» **EXTRACTED RECORDS**:

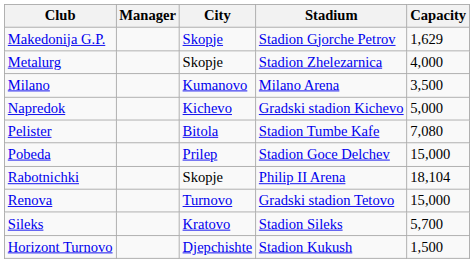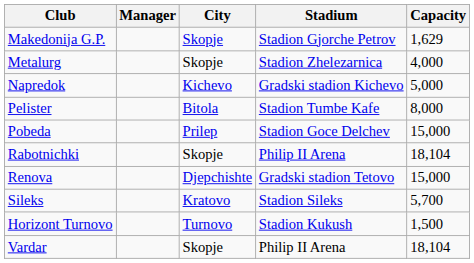- row: Milano | Kumanovo | Milano Arena | 3,500
Pelister | Capacity: 7,080 -> 8,000
Renova | City: Turnovo -> Djepchishte
Horizont Turnovo | City: Djepchishte -> Turnovo
+ row: Vardar | Skopje | Philip II Arena | 18,104
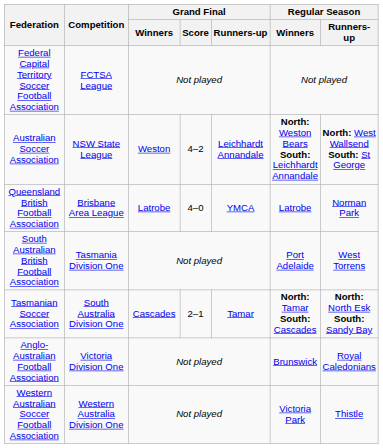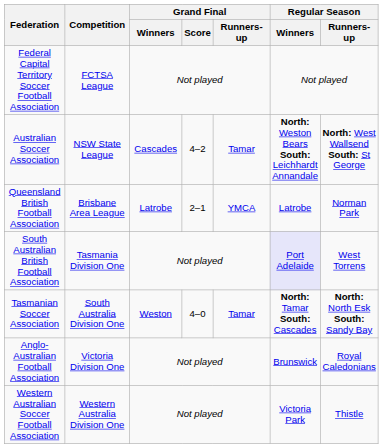Australian Soccer Association | Grand Final / Winners: Weston -> Cascades
Australian Soccer Association | Grand Final / Runners-up: Leichhardt Annandale -> Tamar
Queensland British Football Association | Grand Final / Score: 4–0 -> 2–1
South Australian British Football Association | Regular Season / Winners: no background -> lavender background
Tasmanian Soccer Association | Grand Final / Winners: Cascades -> Weston
Tasmanian Soccer Association | Grand Final / Score: 2–1 -> 4–0
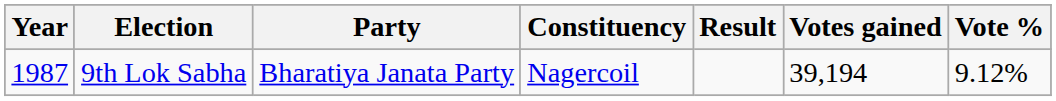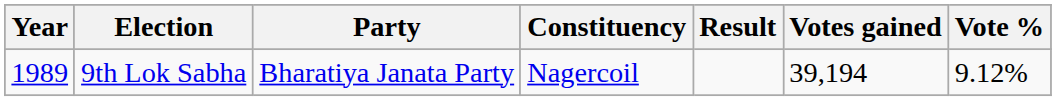9th Lok Sabha | Year: 1987 -> 1989
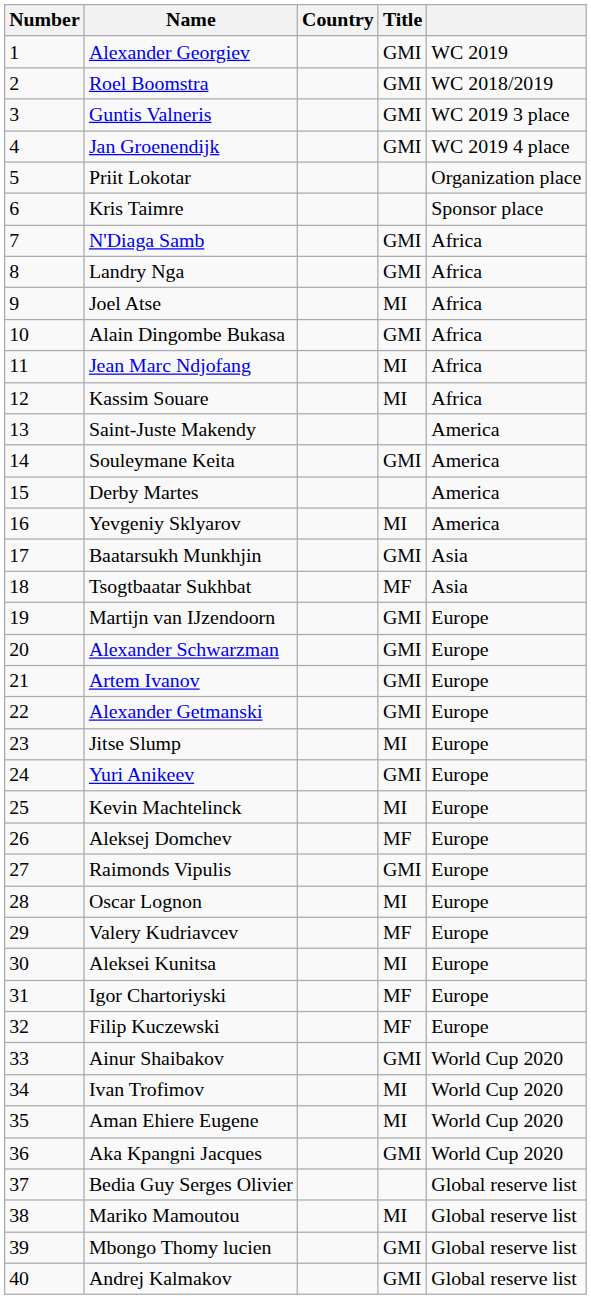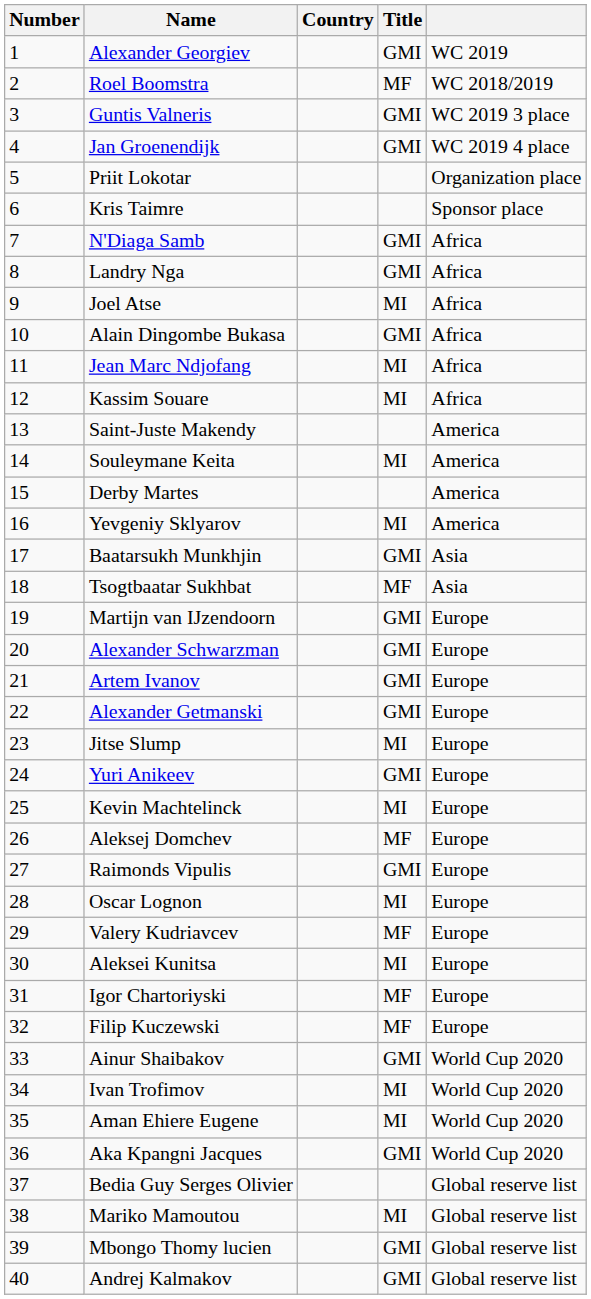Roel Boomstra | Title: GMI -> MF
Souleymane Keita | Title: GMI -> MI
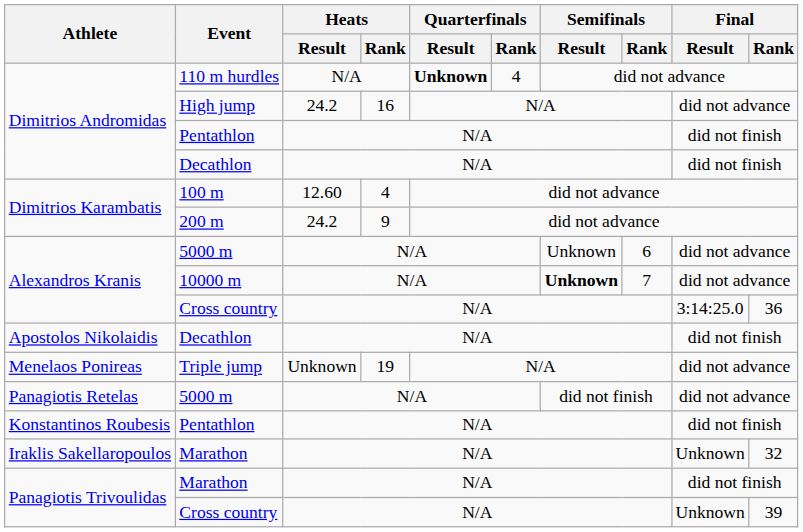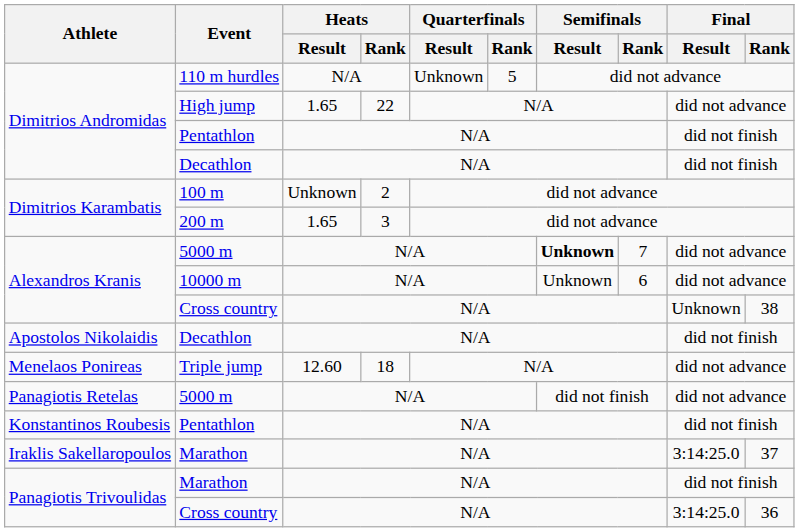110 m hurdles | Quarterfinals / Result: bold -> normal
110 m hurdles | Quarterfinals / Rank: 4 -> 5
High jump | Heats / Result: 24.2 -> 1.65
High jump | Heats / Rank: 16 -> 22
100 m | Heats / Result: 12.60 -> Unknown
100 m | Heats / Rank: 4 -> 2
200 m | Heats / Result: 24.2 -> 1.65
200 m | Heats / Rank: 9 -> 3
Alexandros Kranis / 5000 m | Semifinals / Result: normal -> bold
Alexandros Kranis / 5000 m | Semifinals / Rank: 6 -> 7
10000 m | Semifinals / Result: bold -> normal
10000 m | Semifinals / Rank: 7 -> 6
Alexandros Kranis / Cross country | Final / Result: 3:14:25.0 -> Unknown
Alexandros Kranis / Cross country | Final / Rank: 36 -> 38
Triple jump | Heats / Result: Unknown -> 12.60
Triple jump | Heats / Rank: 19 -> 18
Iraklis Sakellaropoulos / Marathon | Final / Result: Unknown -> 3:14:25.0
Iraklis Sakellaropoulos / Marathon | Final / Rank: 32 -> 37
Panagiotis Trivoulidas / Cross country | Final / Result: Unknown -> 3:14:25.0
Panagiotis Trivoulidas / Cross country | Final / Rank: 39 -> 36
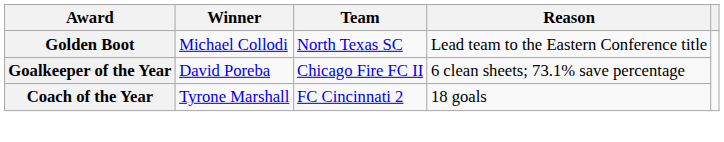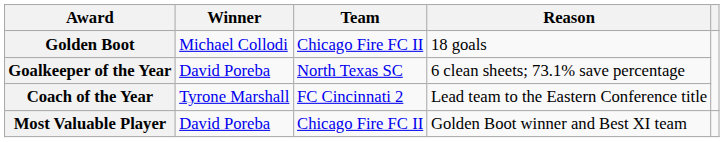Golden Boot | Team: North Texas SC -> Chicago Fire FC II
Golden Boot | Reason: Lead team to the Eastern Conference title -> 18 goals
Goalkeeper of the Year | Team: Chicago Fire FC II -> North Texas SC
Coach of the Year | Reason: 18 goals -> Lead team to the Eastern Conference title
+ row: Most Valuable Player | David Poreba | Chicago Fire FC II | Golden Boot winner and Best XI team
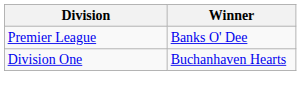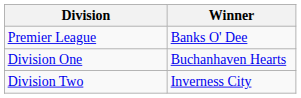+ row: Division Two | Inverness City
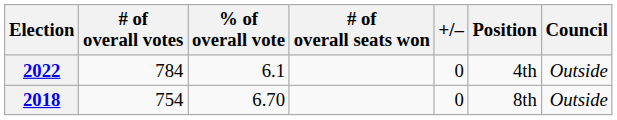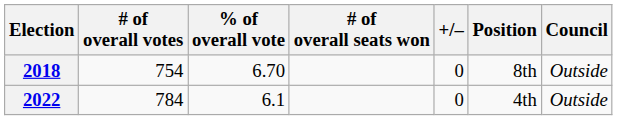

» **YOUR INSTRUCTIONS**: Print all the rows above line by line with no changes, leaving out the pictures.

» **RESULT FOR THIS EXERCISE**:
- row: Milano | Kumanovo | Milano Arena | 3,500
Pelister | Capacity: 7,080 -> 8,000
Renova | City: Turnovo -> Djepchishte
Horizont Turnovo | City: Djepchishte -> Turnovo
+ row: Vardar | Skopje | Philip II Arena | 18,104
Australian Soccer Association | Grand Final / Winners: Weston -> Cascades
Australian Soccer Association | Grand Final / Runners-up: Leichhardt Annandale -> Tamar
Queensland British Football Association | Grand Final / Score: 4–0 -> 2–1
South Australian British Football Association | Regular Season / Winners: no background -> lavender background
Tasmanian Soccer Association | Grand Final / Winners: Cascades -> Weston
Tasmanian Soccer Association | Grand Final / Score: 2–1 -> 4–0
9th Lok Sabha | Year: 1987 -> 1989
Roel Boomstra | Title: GMI -> MF
Souleymane Keita | Title: GMI -> MI
110 m hurdles | Quarterfinals / Result: bold -> normal
110 m hurdles | Quarterfinals / Rank: 4 -> 5
High jump | Heats / Result: 24.2 -> 1.65
High jump | Heats / Rank: 16 -> 22
100 m | Heats / Result: 12.60 -> Unknown
100 m | Heats / Rank: 4 -> 2
200 m | Heats / Result: 24.2 -> 1.65
200 m | Heats / Rank: 9 -> 3
Alexandros Kranis / 5000 m | Semifinals / Result: normal -> bold
Alexandros Kranis / 5000 m | Semifinals / Rank: 6 -> 7
10000 m | Semifinals / Result: bold -> normal
10000 m | Semifinals / Rank: 7 -> 6
Alexandros Kranis / Cross country | Final / Result: 3:14:25.0 -> Unknown
Alexandros Kranis / Cross country | Final / Rank: 36 -> 38
Triple jump | Heats / Result: Unknown -> 12.60
Triple jump | Heats / Rank: 19 -> 18
Iraklis Sakellaropoulos / Marathon | Final / Result: Unknown -> 3:14:25.0
Iraklis Sakellaropoulos / Marathon | Final / Rank: 32 -> 37
Panagiotis Trivoulidas / Cross country | Final / Result: Unknown -> 3:14:25.0
Panagiotis Trivoulidas / Cross country | Final / Rank: 39 -> 36
Golden Boot | Team: North Texas SC -> Chicago Fire FC II
Golden Boot | Reason: Lead team to the Eastern Conference title -> 18 goals
Goalkeeper of the Year | Team: Chicago Fire FC II -> North Texas SC
Coach of the Year | Reason: 18 goals -> Lead team to the Eastern Conference title
+ row: Most Valuable Player | David Poreba | Chicago Fire FC II | Golden Boot winner and Best XI team
+ row: Division Two | Inverness City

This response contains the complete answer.